There have been many attempts on television and film to encompass realistically the struggles of mid-to-late twenty-somethings—modern dating, friends settling down, thinking you’re an actor after three auditions and a commercial spot—but I don’t think anyone has quite nailed it down. That is, until Aziz Ansari’s Netflix series Master of None. If you are between the ages of 25 and 35 and you’re parents just got their first smart phone, you have for a fact received a text just like this.
Co-created by Mr. Ansari and Parks and Recreation executive-producer Alan Yang, Master of None centers on Dev (Mr. Ansari), a struggling “actor” living in New York City whose greatest claims to fame are a Go-Gurt commercial and the time he “crashed Zachary Quinto’s Halloween party.” And its funny to discuss series where little moments like auditions and that text message up there are the stakes of the show, as if that’s a reason to tune in. But series in the past have been unable to take those little unsure moments, those tiny stakes, and combine them into a realistic portrayal of what its like to have endless privileges in front of you, and the terrifying notion that you’ll waste every single one of them.
If Mr. Ansari’s Parks and Rec role Tom Haverford played almost like a cartoon character, Dev is that cartoon character drawn in real life. He’s not a mean person, but he’s not particularly nice, either. He’s sweet, and sad, and funny, and rude, and kind all in the course of an episode. He’s not overly privileged, but the dude is going to spend an entire day searching for the best taco cart in the city (Dev’s reaction at finding the cart closed is probably my favorite of the series: “What am I supposed to do now? Go eat the second best taco?”)
The obvious tonal comparison is Louie, but it isn’t quite the same. Unlike Louie‘s funhouse of sadness, which works for where Louis CK is comedically and in general, Master of None creates a tone you’d actually want to hang out in for a while, with people you want to hang out with, because Master of None is a hilarious a riff on little problems made large. The closest the show dips toward cliche is in its pilot, ‘Plan B,’ in which Dev babysits a friend’s kids and struggles with the decision to settle down. But through some clever stylistic choices, and a poignant, hilarious ending, that decision that faces all men and women who find their friends married with children painted in a satisfying, and achingly realistic light.
It can’t be said enough how much the enjoyment of this show is raised by the fact it looks and feels like/ That is down to more than directorial decisions. The cast is diverse, the subject matter even more so. Episode Two, “Parents,” is a look at living in America with immigrant parents (and also introduces Mr. Ansari’s real parents, playing themselves. I can imagine Netflix is currently over-run with interview requests for Mr. Ansari’s parents) Episode 8, “Indians on TV,” skewers TV’s minority casting problem.

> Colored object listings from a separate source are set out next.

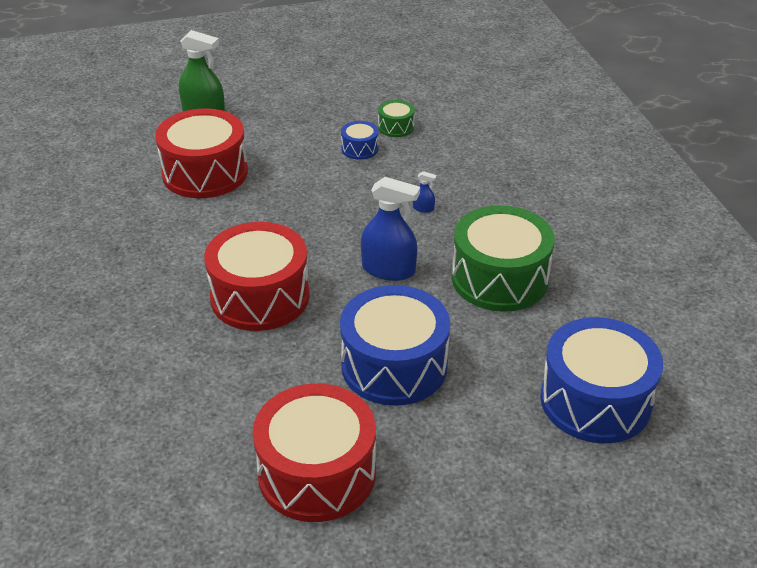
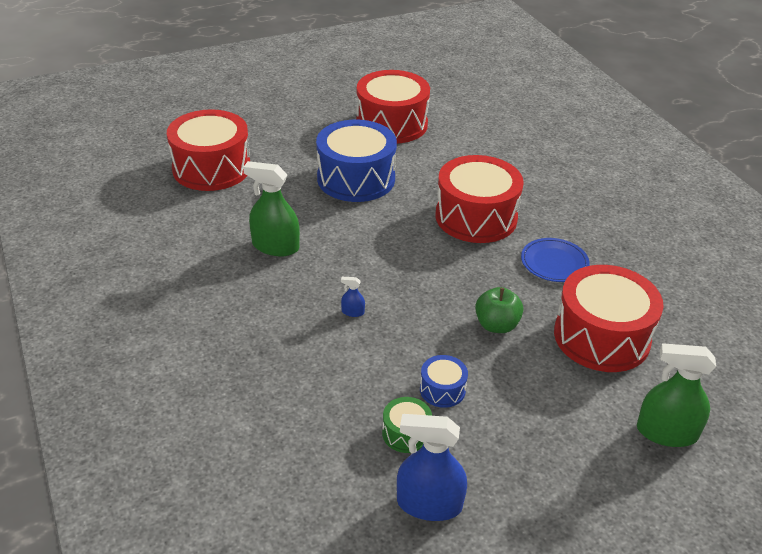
camera: 170 degrees right, 0 degrees up
(203, 238) = (554, 263): none -> blue plate
(293, 188) = (496, 325): none -> green apple
(388, 269) = (375, 247): blue spray bottle -> blue spray bottle (429, 504)
(499, 278) = (275, 246): green drum -> green spray bottle
(595, 400) = (211, 168): blue drum -> red drum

When CBS announced it picked up Squad Goals from Ryan Seacrest, I stood on my front lawn in a bathrobe and screamed “get off my lawn” to any and all shows about young millennials trying to figure life out. But Master of None changed my mind. Because its not a story of someone realizing its time to grow up, or get straight, or figure it all out. It’s just a story of someone living in this age that only seems impossibly hard to navigate young men and women, and only sometimes actually is. And if that character does grow up a little by accident, well…it happens.